**Exercise directions:** Copy the entries below, substituting "over every category" for each occurrence of "across all categories" and leaving everything else unchanged.

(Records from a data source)

• • •

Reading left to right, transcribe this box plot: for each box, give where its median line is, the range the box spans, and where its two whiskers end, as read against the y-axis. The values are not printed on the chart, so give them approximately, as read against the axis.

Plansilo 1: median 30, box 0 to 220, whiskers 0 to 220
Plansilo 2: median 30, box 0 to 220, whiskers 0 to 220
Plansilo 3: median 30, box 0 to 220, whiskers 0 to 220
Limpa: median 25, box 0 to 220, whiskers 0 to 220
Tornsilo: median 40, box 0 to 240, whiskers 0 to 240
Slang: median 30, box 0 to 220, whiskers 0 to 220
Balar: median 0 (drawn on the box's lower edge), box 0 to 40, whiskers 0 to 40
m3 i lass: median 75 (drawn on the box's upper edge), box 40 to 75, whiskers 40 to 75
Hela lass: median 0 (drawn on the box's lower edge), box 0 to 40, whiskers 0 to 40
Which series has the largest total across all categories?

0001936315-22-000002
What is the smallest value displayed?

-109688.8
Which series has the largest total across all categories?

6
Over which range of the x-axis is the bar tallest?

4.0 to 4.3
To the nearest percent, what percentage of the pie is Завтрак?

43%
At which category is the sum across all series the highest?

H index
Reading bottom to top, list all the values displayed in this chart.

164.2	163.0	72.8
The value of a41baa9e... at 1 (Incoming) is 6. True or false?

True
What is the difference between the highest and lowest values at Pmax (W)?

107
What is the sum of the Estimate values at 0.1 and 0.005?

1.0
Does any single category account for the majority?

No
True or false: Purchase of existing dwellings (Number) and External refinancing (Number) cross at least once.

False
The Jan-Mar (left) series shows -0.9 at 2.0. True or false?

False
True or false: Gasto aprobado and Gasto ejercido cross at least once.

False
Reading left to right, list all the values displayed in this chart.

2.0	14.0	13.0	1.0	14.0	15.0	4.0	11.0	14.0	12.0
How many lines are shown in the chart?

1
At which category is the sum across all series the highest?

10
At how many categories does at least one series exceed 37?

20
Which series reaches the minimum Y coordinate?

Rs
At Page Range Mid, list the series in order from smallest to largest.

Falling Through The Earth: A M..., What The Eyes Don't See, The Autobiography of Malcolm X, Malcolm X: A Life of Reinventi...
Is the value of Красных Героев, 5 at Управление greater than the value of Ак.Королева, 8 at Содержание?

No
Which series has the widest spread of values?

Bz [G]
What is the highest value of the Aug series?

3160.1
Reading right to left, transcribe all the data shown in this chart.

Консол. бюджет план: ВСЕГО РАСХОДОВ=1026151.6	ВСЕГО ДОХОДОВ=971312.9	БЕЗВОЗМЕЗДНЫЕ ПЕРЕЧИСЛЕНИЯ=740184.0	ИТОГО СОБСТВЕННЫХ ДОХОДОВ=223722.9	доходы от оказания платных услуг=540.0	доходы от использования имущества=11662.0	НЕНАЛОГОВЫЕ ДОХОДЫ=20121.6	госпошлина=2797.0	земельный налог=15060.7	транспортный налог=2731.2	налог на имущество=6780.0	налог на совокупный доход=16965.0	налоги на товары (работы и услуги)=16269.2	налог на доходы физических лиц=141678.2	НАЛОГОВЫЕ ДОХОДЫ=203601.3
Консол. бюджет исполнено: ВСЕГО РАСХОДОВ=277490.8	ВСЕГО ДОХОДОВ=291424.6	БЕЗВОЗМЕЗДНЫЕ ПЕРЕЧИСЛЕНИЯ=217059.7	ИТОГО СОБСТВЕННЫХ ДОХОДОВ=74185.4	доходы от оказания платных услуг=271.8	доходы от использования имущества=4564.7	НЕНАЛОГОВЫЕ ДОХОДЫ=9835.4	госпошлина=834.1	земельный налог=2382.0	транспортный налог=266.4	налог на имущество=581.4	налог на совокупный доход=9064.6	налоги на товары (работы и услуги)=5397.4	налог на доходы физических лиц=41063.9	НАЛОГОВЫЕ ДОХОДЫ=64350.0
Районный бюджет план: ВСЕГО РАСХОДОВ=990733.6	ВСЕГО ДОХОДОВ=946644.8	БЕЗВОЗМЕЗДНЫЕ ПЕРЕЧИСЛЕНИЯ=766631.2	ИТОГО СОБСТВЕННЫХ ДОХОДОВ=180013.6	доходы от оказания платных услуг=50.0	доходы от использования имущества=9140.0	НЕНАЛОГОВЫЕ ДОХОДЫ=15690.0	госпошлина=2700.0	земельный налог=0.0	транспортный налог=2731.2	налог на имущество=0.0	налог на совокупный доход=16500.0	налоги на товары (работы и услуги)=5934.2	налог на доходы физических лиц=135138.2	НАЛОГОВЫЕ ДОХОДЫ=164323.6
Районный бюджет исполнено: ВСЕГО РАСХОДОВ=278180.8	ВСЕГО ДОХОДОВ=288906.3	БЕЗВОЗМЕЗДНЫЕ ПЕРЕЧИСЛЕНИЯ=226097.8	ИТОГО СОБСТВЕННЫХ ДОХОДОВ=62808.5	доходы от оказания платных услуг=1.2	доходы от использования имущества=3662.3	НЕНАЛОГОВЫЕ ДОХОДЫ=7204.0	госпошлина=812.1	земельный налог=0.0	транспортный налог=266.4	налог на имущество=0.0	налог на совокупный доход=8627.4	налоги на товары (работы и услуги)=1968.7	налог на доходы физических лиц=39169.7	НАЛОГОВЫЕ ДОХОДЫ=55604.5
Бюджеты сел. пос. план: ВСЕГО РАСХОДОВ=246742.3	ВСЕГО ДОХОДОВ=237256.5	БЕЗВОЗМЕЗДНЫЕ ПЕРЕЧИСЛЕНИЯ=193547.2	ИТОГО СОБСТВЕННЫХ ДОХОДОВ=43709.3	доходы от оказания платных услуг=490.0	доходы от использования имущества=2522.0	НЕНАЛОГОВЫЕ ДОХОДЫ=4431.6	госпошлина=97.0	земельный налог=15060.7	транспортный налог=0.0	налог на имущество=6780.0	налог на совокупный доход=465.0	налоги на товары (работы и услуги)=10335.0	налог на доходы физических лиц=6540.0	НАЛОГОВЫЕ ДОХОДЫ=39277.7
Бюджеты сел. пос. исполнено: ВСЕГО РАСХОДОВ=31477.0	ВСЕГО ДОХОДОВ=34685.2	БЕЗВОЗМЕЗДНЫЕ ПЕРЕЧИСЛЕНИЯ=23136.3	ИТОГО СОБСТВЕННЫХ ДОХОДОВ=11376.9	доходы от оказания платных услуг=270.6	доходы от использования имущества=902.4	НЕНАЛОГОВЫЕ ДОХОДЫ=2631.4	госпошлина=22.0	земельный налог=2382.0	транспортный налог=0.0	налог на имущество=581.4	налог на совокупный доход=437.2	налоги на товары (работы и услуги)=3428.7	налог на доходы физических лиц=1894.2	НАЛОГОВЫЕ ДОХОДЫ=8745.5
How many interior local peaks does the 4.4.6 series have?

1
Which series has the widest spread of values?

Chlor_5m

• • •

**Solved problem:**
Reading left to right, transcribe this box plot: for each box, give where its median line is, the range the box spans, and where its two whiskers end, as read against the y-axis. The values are not printed on the chart, so give them approximately, as read against the axis.

Plansilo 1: median 30, box 0 to 220, whiskers 0 to 220
Plansilo 2: median 30, box 0 to 220, whiskers 0 to 220
Plansilo 3: median 30, box 0 to 220, whiskers 0 to 220
Limpa: median 25, box 0 to 220, whiskers 0 to 220
Tornsilo: median 40, box 0 to 240, whiskers 0 to 240
Slang: median 30, box 0 to 220, whiskers 0 to 220
Balar: median 0 (drawn on the box's lower edge), box 0 to 40, whiskers 0 to 40
m3 i lass: median 75 (drawn on the box's upper edge), box 40 to 75, whiskers 40 to 75
Hela lass: median 0 (drawn on the box's lower edge), box 0 to 40, whiskers 0 to 40
Which series has the largest total over every category?

0001936315-22-000002
What is the smallest value displayed?

-109688.8
Which series has the largest total over every category?

6
Over which range of the x-axis is the bar tallest?

4.0 to 4.3
To the nearest percent, what percentage of the pie is Завтрак?

43%
At which category is the sum across all series the highest?

H index
Reading bottom to top, list all the values displayed in this chart.

164.2	163.0	72.8
The value of a41baa9e... at 1 (Incoming) is 6. True or false?

True
What is the difference between the highest and lowest values at Pmax (W)?

107
What is the sum of the Estimate values at 0.1 and 0.005?

1.0
Does any single category account for the majority?

No
True or false: Purchase of existing dwellings (Number) and External refinancing (Number) cross at least once.

False
The Jan-Mar (left) series shows -0.9 at 2.0. True or false?

False
True or false: Gasto aprobado and Gasto ejercido cross at least once.

False
Reading left to right, list all the values displayed in this chart.

2.0	14.0	13.0	1.0	14.0	15.0	4.0	11.0	14.0	12.0
How many lines are shown in the chart?

1
At which category is the sum across all series the highest?

10
At how many categories does at least one series exceed 37?

20
Which series reaches the minimum Y coordinate?

Rs
At Page Range Mid, list the series in order from smallest to largest.

Falling Through The Earth: A M..., What The Eyes Don't See, The Autobiography of Malcolm X, Malcolm X: A Life of Reinventi...
Is the value of Красных Героев, 5 at Управление greater than the value of Ак.Королева, 8 at Содержание?

No
Which series has the widest spread of values?

Bz [G]
What is the highest value of the Aug series?

3160.1
Reading right to left, transcribe all the data shown in this chart.

Консол. бюджет план: ВСЕГО РАСХОДОВ=1026151.6	ВСЕГО ДОХОДОВ=971312.9	БЕЗВОЗМЕЗДНЫЕ ПЕРЕЧИСЛЕНИЯ=740184.0	ИТОГО СОБСТВЕННЫХ ДОХОДОВ=223722.9	доходы от оказания платных услуг=540.0	доходы от использования имущества=11662.0	НЕНАЛОГОВЫЕ ДОХОДЫ=20121.6	госпошлина=2797.0	земельный налог=15060.7	транспортный налог=2731.2	налог на имущество=6780.0	налог на совокупный доход=16965.0	налоги на товары (работы и услуги)=16269.2	налог на доходы физических лиц=141678.2	НАЛОГОВЫЕ ДОХОДЫ=203601.3
Консол. бюджет исполнено: ВСЕГО РАСХОДОВ=277490.8	ВСЕГО ДОХОДОВ=291424.6	БЕЗВОЗМЕЗДНЫЕ ПЕРЕЧИСЛЕНИЯ=217059.7	ИТОГО СОБСТВЕННЫХ ДОХОДОВ=74185.4	доходы от оказания платных услуг=271.8	доходы от использования имущества=4564.7	НЕНАЛОГОВЫЕ ДОХОДЫ=9835.4	госпошлина=834.1	земельный налог=2382.0	транспортный налог=266.4	налог на имущество=581.4	налог на совокупный доход=9064.6	налоги на товары (работы и услуги)=5397.4	налог на доходы физических лиц=41063.9	НАЛОГОВЫЕ ДОХОДЫ=64350.0
Районный бюджет план: ВСЕГО РАСХОДОВ=990733.6	ВСЕГО ДОХОДОВ=946644.8	БЕЗВОЗМЕЗДНЫЕ ПЕРЕЧИСЛЕНИЯ=766631.2	ИТОГО СОБСТВЕННЫХ ДОХОДОВ=180013.6	доходы от оказания платных услуг=50.0	доходы от использования имущества=9140.0	НЕНАЛОГОВЫЕ ДОХОДЫ=15690.0	госпошлина=2700.0	земельный налог=0.0	транспортный налог=2731.2	налог на имущество=0.0	налог на совокупный доход=16500.0	налоги на товары (работы и услуги)=5934.2	налог на доходы физических лиц=135138.2	НАЛОГОВЫЕ ДОХОДЫ=164323.6
Районный бюджет исполнено: ВСЕГО РАСХОДОВ=278180.8	ВСЕГО ДОХОДОВ=288906.3	БЕЗВОЗМЕЗДНЫЕ ПЕРЕЧИСЛЕНИЯ=226097.8	ИТОГО СОБСТВЕННЫХ ДОХОДОВ=62808.5	доходы от оказания платных услуг=1.2	доходы от использования имущества=3662.3	НЕНАЛОГОВЫЕ ДОХОДЫ=7204.0	госпошлина=812.1	земельный налог=0.0	транспортный налог=266.4	налог на имущество=0.0	налог на совокупный доход=8627.4	налоги на товары (работы и услуги)=1968.7	налог на доходы физических лиц=39169.7	НАЛОГОВЫЕ ДОХОДЫ=55604.5
Бюджеты сел. пос. план: ВСЕГО РАСХОДОВ=246742.3	ВСЕГО ДОХОДОВ=237256.5	БЕЗВОЗМЕЗДНЫЕ ПЕРЕЧИСЛЕНИЯ=193547.2	ИТОГО СОБСТВЕННЫХ ДОХОДОВ=43709.3	доходы от оказания платных услуг=490.0	доходы от использования имущества=2522.0	НЕНАЛОГОВЫЕ ДОХОДЫ=4431.6	госпошлина=97.0	земельный налог=15060.7	транспортный налог=0.0	налог на имущество=6780.0	налог на совокупный доход=465.0	налоги на товары (работы и услуги)=10335.0	налог на доходы физических лиц=6540.0	НАЛОГОВЫЕ ДОХОДЫ=39277.7
Бюджеты сел. пос. исполнено: ВСЕГО РАСХОДОВ=31477.0	ВСЕГО ДОХОДОВ=34685.2	БЕЗВОЗМЕЗДНЫЕ ПЕРЕЧИСЛЕНИЯ=23136.3	ИТОГО СОБСТВЕННЫХ ДОХОДОВ=11376.9	доходы от оказания платных услуг=270.6	доходы от использования имущества=902.4	НЕНАЛОГОВЫЕ ДОХОДЫ=2631.4	госпошлина=22.0	земельный налог=2382.0	транспортный налог=0.0	налог на имущество=581.4	налог на совокупный доход=437.2	налоги на товары (работы и услуги)=3428.7	налог на доходы физических лиц=1894.2	НАЛОГОВЫЕ ДОХОДЫ=8745.5
How many interior local peaks does the 4.4.6 series have?

1
Which series has the widest spread of values?

Chlor_5m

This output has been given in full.